La luce delle candele si rifletteva nella sala, resa ancora più calda dal soffitto in legno. Dalle ampie finestre si vedeva il lago ghiacciato di notte. Angelo veniva sempre a chiedermi un parere su questa o quella cosa, sullo sci, su Macron, sui ristoranti negli hotel e sui marciapiedi, annuendo come se tra noi ci fosse un accordo segreto. Naturalmente doveva anche pensare al servizio. I camerieri tra loro si fanno alcuni segni. Tutto sta andando perfettamente e poi, all’improvviso, una forchetta cade o qualcuno riceve il vino sbagliato: queste sono situazioni imbarazzanti che solo poche persone riescono a gestire. Angelo è in grado di fare tutto questo, grazie all’esperienza e alla sua profonda conoscenza delle persone. Alla fine mi ha detto: «Ci vediamo domani, Signore, le racconterò il resto». Lo disse come per rassicurarmi che l’indomani avrei trovato l’Europa e il vino rimasto.

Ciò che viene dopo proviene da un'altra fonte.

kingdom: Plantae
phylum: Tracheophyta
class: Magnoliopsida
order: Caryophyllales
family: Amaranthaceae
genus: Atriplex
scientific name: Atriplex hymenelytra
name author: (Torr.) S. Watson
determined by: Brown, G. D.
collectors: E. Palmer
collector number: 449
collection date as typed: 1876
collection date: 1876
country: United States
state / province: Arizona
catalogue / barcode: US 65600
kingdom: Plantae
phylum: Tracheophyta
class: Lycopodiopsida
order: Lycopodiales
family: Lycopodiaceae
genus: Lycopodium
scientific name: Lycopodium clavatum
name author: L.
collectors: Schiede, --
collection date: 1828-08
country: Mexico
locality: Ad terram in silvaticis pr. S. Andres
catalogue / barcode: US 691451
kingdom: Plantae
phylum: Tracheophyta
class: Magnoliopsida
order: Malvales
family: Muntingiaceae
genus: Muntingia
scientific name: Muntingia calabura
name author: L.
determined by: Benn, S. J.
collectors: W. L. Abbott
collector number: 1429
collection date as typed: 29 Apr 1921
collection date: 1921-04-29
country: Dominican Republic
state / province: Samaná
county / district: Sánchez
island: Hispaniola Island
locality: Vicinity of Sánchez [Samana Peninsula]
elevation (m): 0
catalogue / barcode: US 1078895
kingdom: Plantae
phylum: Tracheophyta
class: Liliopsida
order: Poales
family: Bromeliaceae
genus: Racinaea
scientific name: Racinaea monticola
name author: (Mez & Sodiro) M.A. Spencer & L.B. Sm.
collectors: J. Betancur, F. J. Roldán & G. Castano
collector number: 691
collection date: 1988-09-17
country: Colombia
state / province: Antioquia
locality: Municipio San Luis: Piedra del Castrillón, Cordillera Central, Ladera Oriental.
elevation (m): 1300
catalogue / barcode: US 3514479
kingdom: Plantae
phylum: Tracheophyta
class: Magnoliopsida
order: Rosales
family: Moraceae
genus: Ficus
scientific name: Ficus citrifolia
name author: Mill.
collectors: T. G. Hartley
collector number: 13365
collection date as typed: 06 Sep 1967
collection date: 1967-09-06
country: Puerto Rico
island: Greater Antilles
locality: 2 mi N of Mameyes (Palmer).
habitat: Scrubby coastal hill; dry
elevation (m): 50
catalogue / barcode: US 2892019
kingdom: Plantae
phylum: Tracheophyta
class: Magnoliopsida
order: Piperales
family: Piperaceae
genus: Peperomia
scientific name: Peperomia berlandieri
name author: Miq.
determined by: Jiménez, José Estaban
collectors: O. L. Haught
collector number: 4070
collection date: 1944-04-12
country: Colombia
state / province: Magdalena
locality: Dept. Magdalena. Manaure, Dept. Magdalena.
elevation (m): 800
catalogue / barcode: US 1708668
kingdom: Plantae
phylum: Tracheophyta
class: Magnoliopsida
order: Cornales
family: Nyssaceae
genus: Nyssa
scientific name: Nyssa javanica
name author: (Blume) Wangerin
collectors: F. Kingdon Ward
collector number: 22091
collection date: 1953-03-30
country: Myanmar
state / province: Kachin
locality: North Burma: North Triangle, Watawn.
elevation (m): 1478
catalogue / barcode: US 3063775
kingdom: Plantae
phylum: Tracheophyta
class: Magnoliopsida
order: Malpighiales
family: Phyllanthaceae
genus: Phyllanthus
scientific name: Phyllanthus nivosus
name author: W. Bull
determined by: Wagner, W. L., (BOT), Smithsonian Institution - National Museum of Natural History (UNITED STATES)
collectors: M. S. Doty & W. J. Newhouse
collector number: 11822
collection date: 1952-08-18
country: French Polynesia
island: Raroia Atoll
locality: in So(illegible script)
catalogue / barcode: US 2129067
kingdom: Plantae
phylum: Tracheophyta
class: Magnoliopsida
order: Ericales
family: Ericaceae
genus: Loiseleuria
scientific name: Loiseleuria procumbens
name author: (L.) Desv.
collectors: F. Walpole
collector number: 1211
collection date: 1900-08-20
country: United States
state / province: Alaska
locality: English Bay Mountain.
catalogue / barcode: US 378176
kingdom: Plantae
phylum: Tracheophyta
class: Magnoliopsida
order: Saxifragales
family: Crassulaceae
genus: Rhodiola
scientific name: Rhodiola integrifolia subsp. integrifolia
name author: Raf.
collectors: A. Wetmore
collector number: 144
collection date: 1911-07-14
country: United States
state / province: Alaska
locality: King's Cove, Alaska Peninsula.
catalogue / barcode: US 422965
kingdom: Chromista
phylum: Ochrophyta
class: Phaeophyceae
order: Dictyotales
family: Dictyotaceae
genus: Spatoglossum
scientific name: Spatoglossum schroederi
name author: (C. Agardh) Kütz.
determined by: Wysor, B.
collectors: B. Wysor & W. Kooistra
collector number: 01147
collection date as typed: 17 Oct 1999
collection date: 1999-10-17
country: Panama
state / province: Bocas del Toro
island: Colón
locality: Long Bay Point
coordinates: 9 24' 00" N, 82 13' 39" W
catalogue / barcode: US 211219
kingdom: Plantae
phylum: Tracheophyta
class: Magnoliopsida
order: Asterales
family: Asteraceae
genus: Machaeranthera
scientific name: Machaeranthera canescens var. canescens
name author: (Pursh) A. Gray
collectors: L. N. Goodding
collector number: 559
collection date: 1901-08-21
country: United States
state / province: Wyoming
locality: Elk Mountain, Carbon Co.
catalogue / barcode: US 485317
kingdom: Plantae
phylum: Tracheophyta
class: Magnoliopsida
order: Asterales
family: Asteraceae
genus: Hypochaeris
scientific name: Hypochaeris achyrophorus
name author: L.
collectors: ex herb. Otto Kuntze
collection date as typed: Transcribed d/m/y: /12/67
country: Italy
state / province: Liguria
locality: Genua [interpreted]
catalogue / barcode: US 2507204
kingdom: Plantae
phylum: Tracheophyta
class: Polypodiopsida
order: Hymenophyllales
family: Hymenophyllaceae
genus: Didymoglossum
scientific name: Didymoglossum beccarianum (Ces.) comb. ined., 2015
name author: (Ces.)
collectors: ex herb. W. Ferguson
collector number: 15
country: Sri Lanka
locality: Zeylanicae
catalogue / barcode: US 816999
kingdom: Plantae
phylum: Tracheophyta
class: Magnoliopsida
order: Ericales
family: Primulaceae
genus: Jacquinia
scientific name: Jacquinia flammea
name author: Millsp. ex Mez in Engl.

Di mattina sono stato svegliato dalla cameriera. Non mi ha dato fastidio. Ha detto «Desculpe» e «Bom Dia». Il mio portoghese appassionato aleggiava ovunque. Ho risposto in portoghese che non importava e che volevo comunque fare colazione. La colazione: un sogno. Non il cibo offerto, perché non mangio quasi mai al mattino, ma la stanza delle colazioni e tutto il resto. Fuori si vedeva il primo azzurro del giorno dietro le tende trasparenti; all’interno i lampadari e le giacche bianche, con le mostrine d’oro sulle uniformi. Sembrava di essere sul Titanic. I Grand Hotel sono palcoscenici che mettono in scena la storia. Brillano come testimonianze di civiltà sulle coste di questo mondo, sedi diplomatiche che si possono utilizzare, toccare e sporcare. Come grandi navi a vapore, viaggiano nel tempo trasportando il presente di un’epoca passata in modo che il mondo di ieri possa esistere ancora in un prossimo futuro. Conservano cortesie dimenticate da tempo, mantengono in vita con amore professioni estinte e hanno a bordo, come un’arca, qualcosa di perduto e necessario per la sopravvivenza. C’è una differenza tra gli hotel classici come il Kulm e gli hotel per nuovi ricchi, dove la gente va solo per mostrare il proprio status. Si tratta di una verità che ognuno deve scoprire da solo, individuando cosa si intende per verità. In ogni caso, la verità non può essere equiparata ai soldi, se non per le persone che non conoscono il prezzo di qualcosa e il valore di niente.